__Given exercise__
Copy out the full news story about the Ohio Supreme Court ruling on the Lake Erie wind farm, word for word.

__Quoted passage__
CLEVELAND — On Wednesday, the Ohio Supreme Court ruled in favor of a proposed offshore wind farm in Lake Erie spearheaded by the Lake Erie Energy Development Corporation, ending a long delay and opening the way for construction on a project that has been a matter of public dispute for more than a decade.
In a 6-1 decision, the court decided that the Ohio Power Siting Board acted properly when it granted the Lake Erie Energy Development Corp., also known as LEEDCo, the permit to move forward with the project which has been named "Project Icebreaker" by its developers.
Opponents of the project argued the Siting Board did not collect the proper research necessary to determine whether the turbine farm would harm birds and bats near the shores of Lake Erie.
Justice Jennifer Brunner, a Democrat, penned the court's majority opinion allowing the project to go through while requiring more wildlife data be collected before LEEDCo can operate any turbines.
"Rather than requiring Icebreaker to resolve those matters before issuing the certificate, the board determined that the conditions on its grant of the application were sufficient to protect birds and bats and to ensure that the facility represented the minimum adverse environmental impact,” wrote Brunner.
LEEDCo boasted that Icebreaker, North America's first offshore wind farm to be built in a freshwater habitat, will bring $253 million in local economic impact and create 500 jobs. Will Friedman, president and CEO of the Cleveland-Cuyahoga County Port Authority, hailed the project's impact, saying denying the permit would have been a missed opportunity.
"The Court's decision preserves the economic potential this project can unlock for the region," Friedman said. "Other states are nipping at our heels to attract offshore wind and its economic benefits. We don’t want to squander this opportunity and let 15 years of work slip away to other states eager to capture market share."
Icebreaker has faced a steep climb toward regulatory approval — it has already been greenlit by more than a dozen local, state and federal agencies over its 12-year long proposal process — but the rubber stamp from the state's highest court means LEEDCo can begin to market the six-turbine wind farm to potential customers.

__Data supplied__
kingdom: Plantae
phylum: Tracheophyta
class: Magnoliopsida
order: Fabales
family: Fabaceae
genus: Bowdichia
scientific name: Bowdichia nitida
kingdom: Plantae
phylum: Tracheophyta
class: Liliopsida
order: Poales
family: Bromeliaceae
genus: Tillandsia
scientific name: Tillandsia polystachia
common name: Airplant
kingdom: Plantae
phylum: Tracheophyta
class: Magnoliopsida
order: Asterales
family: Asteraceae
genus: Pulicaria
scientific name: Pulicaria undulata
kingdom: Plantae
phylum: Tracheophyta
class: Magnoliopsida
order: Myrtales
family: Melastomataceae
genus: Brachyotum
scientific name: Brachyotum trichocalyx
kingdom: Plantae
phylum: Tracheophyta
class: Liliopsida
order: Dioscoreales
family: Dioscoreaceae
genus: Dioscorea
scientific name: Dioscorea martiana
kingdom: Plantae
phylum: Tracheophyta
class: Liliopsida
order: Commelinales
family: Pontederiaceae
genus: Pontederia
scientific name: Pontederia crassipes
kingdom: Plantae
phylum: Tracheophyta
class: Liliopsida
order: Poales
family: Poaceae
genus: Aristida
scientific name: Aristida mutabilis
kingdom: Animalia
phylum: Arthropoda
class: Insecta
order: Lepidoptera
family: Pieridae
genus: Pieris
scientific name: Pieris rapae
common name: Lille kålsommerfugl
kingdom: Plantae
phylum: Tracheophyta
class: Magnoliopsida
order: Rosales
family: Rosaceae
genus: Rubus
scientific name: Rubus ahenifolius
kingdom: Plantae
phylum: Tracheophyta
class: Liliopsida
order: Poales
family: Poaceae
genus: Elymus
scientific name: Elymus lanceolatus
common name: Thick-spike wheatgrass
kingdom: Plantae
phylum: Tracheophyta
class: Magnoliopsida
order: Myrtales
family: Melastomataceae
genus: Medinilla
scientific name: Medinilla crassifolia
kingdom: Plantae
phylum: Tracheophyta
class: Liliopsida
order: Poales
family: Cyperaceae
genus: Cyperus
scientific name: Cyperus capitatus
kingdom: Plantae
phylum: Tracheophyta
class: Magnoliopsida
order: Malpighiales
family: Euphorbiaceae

__Worked solution__
CLEVELAND — On Wednesday, the Ohio Supreme Court ruled in favor of a proposed offshore wind farm in Lake Erie spearheaded by the Lake Erie Energy Development Corporation, ending a long delay and opening the way for construction on a project that has been a matter of public dispute for more than a decade.
In a 6-1 decision, the court decided that the Ohio Power Siting Board acted properly when it granted the Lake Erie Energy Development Corp., also known as LEEDCo, the permit to move forward with the project which has been named "Project Icebreaker" by its developers.
Opponents of the project argued the Siting Board did not collect the proper research necessary to determine whether the turbine farm would harm birds and bats near the shores of Lake Erie.
Justice Jennifer Brunner, a Democrat, penned the court's majority opinion allowing the project to go through while requiring more wildlife data be collected before LEEDCo can operate any turbines.
"Rather than requiring Icebreaker to resolve those matters before issuing the certificate, the board determined that the conditions on its grant of the application were sufficient to protect birds and bats and to ensure that the facility represented the minimum adverse environmental impact,” wrote Brunner.
LEEDCo boasted that Icebreaker, North America's first offshore wind farm to be built in a freshwater habitat, will bring $253 million in local economic impact and create 500 jobs. Will Friedman, president and CEO of the Cleveland-Cuyahoga County Port Authority, hailed the project's impact, saying denying the permit would have been a missed opportunity.
"The Court's decision preserves the economic potential this project can unlock for the region," Friedman said. "Other states are nipping at our heels to attract offshore wind and its economic benefits. We don’t want to squander this opportunity and let 15 years of work slip away to other states eager to capture market share."
Icebreaker has faced a steep climb toward regulatory approval — it has already been greenlit by more than a dozen local, state and federal agencies over its 12-year long proposal process — but the rubber stamp from the state's highest court means LEEDCo can begin to market the six-turbine wind farm to potential customers.